---- Data supplied
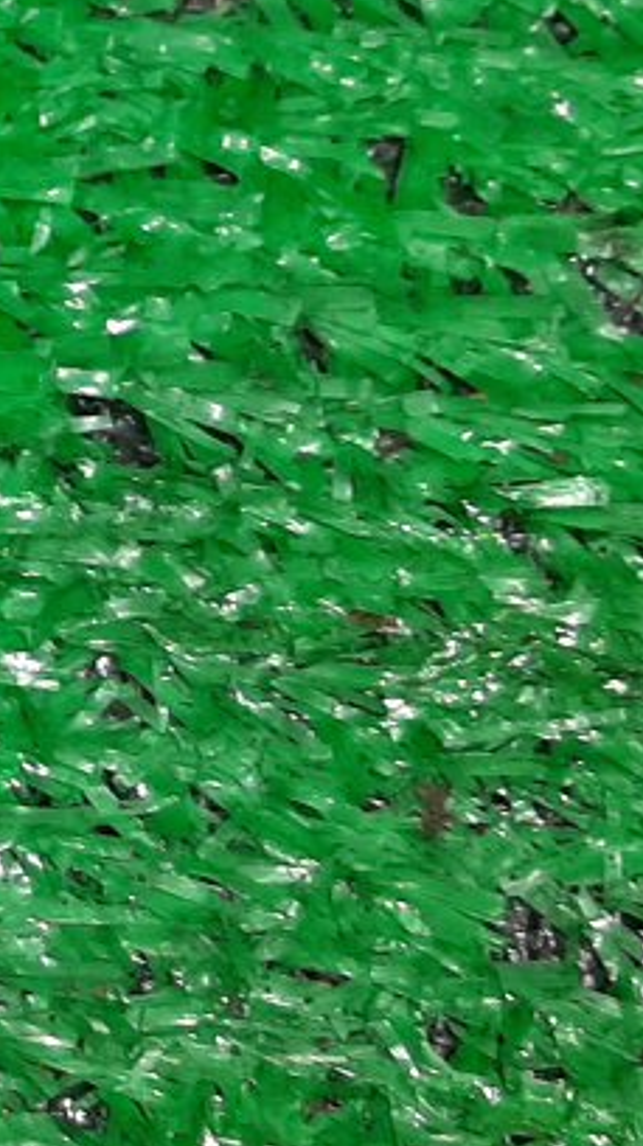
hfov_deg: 11.1
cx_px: -590
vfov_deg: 21.4
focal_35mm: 100
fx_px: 3036
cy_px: 483
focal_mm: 3.93
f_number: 1.7
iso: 40
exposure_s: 1/50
--------
- _Problem requirements_
Across the whole listing, reproduce each line verbatim and exclude every picture.

- _Exercise answer_
hfov_deg: 11.1
cx_px: -590
vfov_deg: 21.4
focal_35mm: 100
fx_px: 3036
cy_px: 483
focal_mm: 3.93
f_number: 1.7
iso: 40
exposure_s: 1/50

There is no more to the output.